→ INPUT FOR THIS TASK:
#####

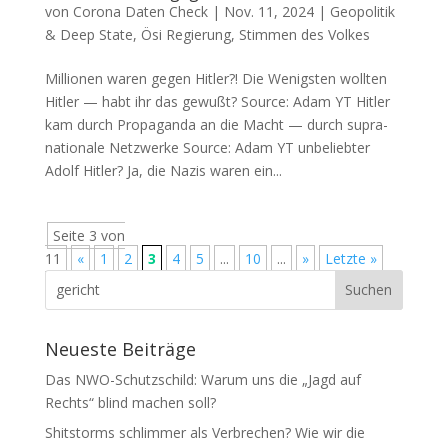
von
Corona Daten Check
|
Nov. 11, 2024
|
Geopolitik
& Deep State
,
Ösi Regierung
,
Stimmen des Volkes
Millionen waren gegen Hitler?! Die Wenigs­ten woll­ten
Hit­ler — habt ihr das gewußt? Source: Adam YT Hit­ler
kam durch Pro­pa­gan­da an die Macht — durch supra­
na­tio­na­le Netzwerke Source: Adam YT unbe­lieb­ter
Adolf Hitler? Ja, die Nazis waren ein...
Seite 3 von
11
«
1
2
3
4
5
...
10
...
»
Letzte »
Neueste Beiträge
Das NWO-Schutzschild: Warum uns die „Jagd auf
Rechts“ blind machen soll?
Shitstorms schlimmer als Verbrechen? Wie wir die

#####

→ WHAT IS NEEDED:
Reproduce the data above word for word and omit the images.

→ ANSWER TO THE EXERCISE:
von
Corona Daten Check
|
Nov. 11, 2024
|
Geopolitik
& Deep State
,
Ösi Regierung
,
Stimmen des Volkes
Millionen waren gegen Hitler?! Die Wenigs­ten woll­ten
Hit­ler — habt ihr das gewußt? Source: Adam YT Hit­ler
kam durch Pro­pa­gan­da an die Macht — durch supra­
na­tio­na­le Netzwerke Source: Adam YT unbe­lieb­ter
Adolf Hitler? Ja, die Nazis waren ein...
Seite 3 von
11
«
1
2
3
4
5
...
10
...
»
Letzte »
Neueste Beiträge
Das NWO-Schutzschild: Warum uns die „Jagd auf
Rechts“ blind machen soll?
Shitstorms schlimmer als Verbrechen? Wie wir die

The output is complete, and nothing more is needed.